A text summariser web app using latent semantic analysis, hosted on AWS EC2 with optional API on AWS Lambda.
Web app link
Code to deploy the SLA summariser as a microservice API on AWS Lambda.
A web front end implemented in Flask.
Extractive: A summary is formed by picking the most important sentences in the given text based on a scoring system. Common approaches:
- Using topic words.
- Frequency-driven: how often each word in the sentence appear within and without the sentence.
- Latent semantic analysis: An unsupervised method to discover the underlying semantics (topics) of the text.
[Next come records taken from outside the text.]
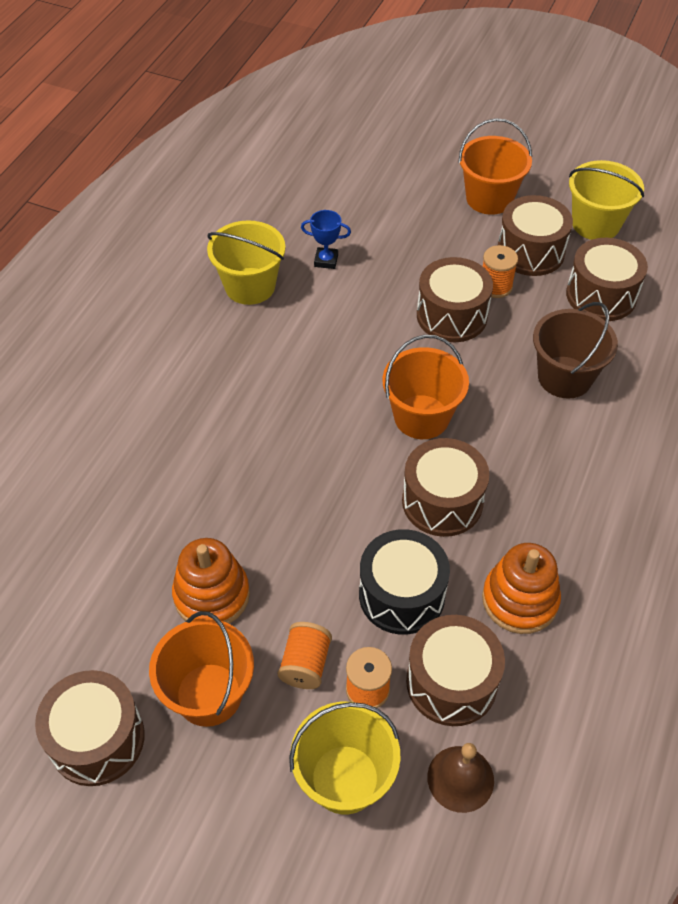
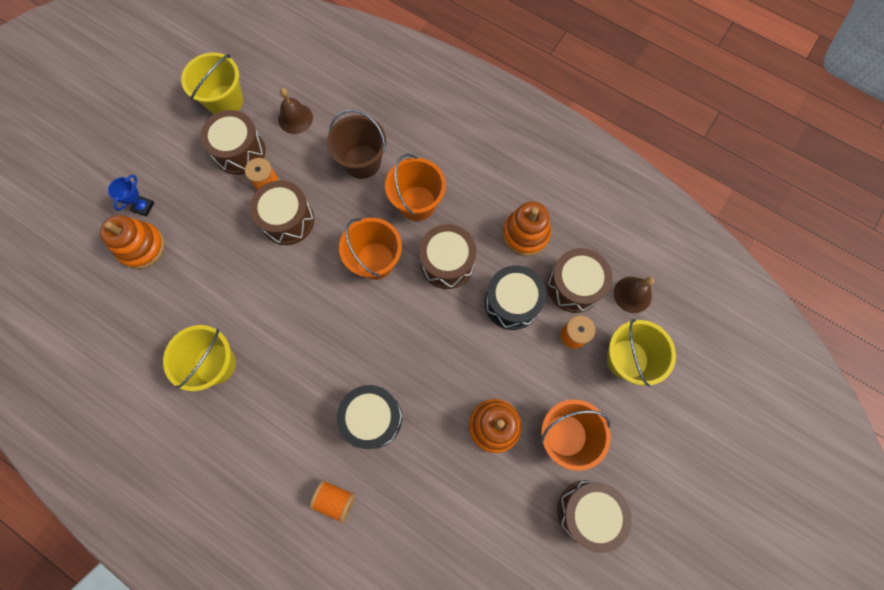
camera: 80 degrees left, 20 degrees up
(205, 450) = (373, 418): none -> black drum
(305, 664) = (552, 371): orange spool -> orange spool (335, 499)
(326, 260) = (204, 300): blue trophy -> blue trophy (143, 207)
(377, 195) = (141, 247): none -> orange stacking toy
(489, 198) = (174, 165): orange bucket -> orange bucket (417, 203)
(601, 295) = (295, 118): brown drum -> brown bell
Abstractive: Using advanced analytics techniques such as deep learning (CNN, RNN with LSTM) to generate a new text that conveys the key information in the original [1].
- The sentences are cleaned and lemmatised (convert words to their root form, i.e. grew to grow).
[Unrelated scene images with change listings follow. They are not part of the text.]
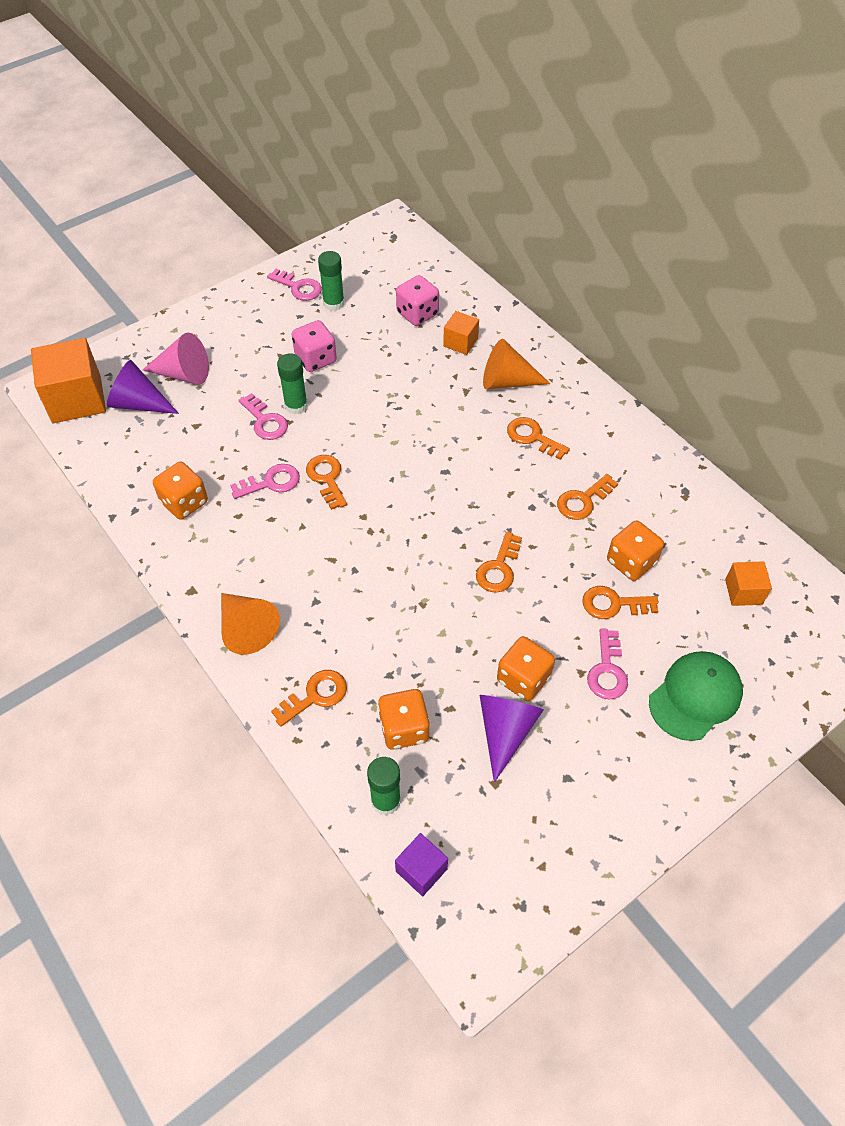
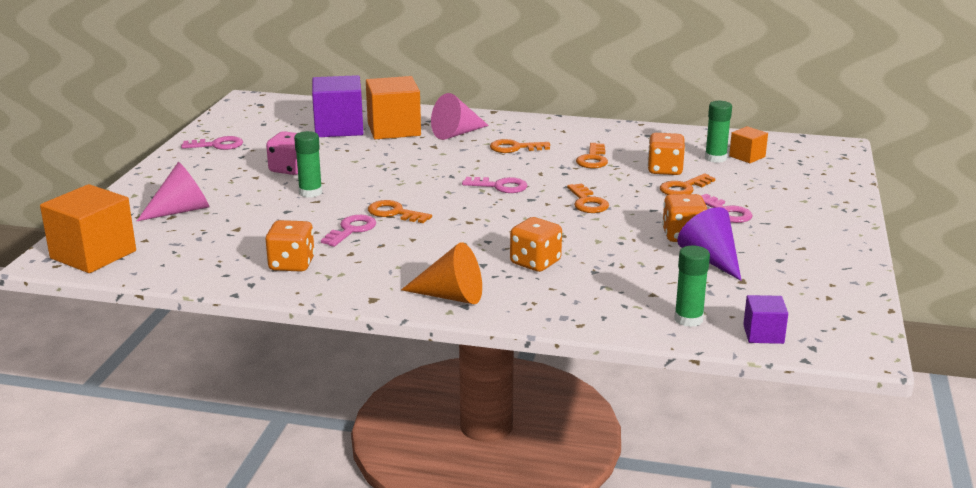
camera: 40 degrees left, 30 degrees down
(139, 403) = (162, 236): purple cone -> none
(265, 421) = (296, 207): pink key -> pink key (500, 186)
(315, 696) = (558, 301): orange key -> none
(333, 303) = (261, 143): green glue stick -> green glue stick (715, 158)
(404, 728) = (645, 287): orange dice -> orange dice (535, 262)
(417, 313) = (339, 128): pink dice -> purple cube
(460, 342) = (394, 129): orange cube -> orange cube, size x1.93
(507, 381) = (457, 133): orange cone -> pink cone
(695, 696) = (791, 201): green cap -> none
- A term-sentence matrix is built with TF-IDF (term frequency inverse document frequency).
- Apply SVD (singular value decomposition) on the above matrix.
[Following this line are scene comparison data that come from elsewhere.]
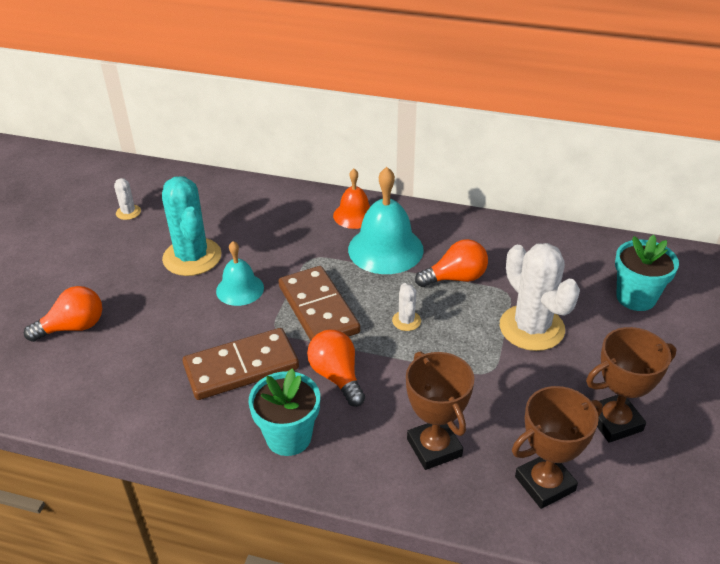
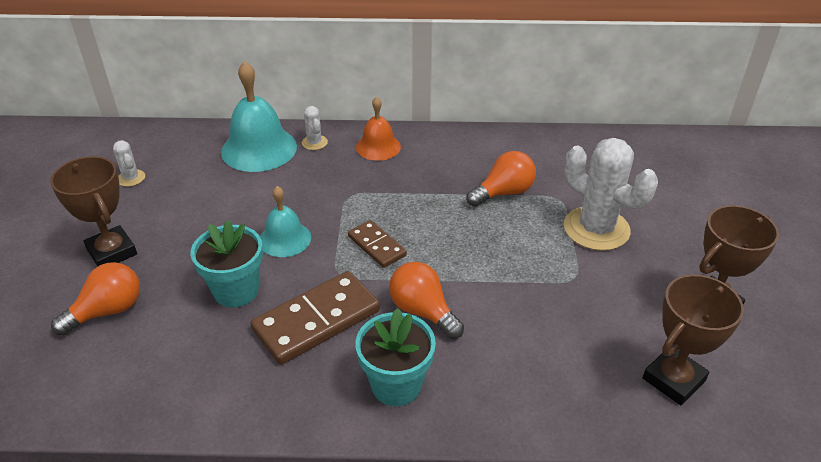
camera: 15 degrees left, 0 degrees up
(192, 257) = (220, 214): turquoise cactus -> none
(318, 309) = (376, 246): brown domino -> brown domino, size x0.57
(385, 249) = (423, 175): turquoise bell -> turquoise bell (259, 149)
(406, 321) = (472, 242): white cactus -> white cactus (314, 142)
(434, 447) = (551, 365): brown trophy -> brown trophy (112, 252)
(636, 297) = (679, 184): turquoise flower pot -> turquoise flower pot (236, 291)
- Each sentence is given a weight based on how much information they contain for important topics. This approach is based on the sentence length approach proposed by [2].
- Sentences that are at the top of the text is given a slightly higher weight.
- Sentences are added to the summary one by one until a set ratio of information is reached.
[1] Allahyari, M, Pouriyeh, S. et al (2017). Text Summarization Techniques: A Brief Survey.
[2] Steinberger, J, Poesio, M. et al (2007). Two uses of anaphora resolution in summarization.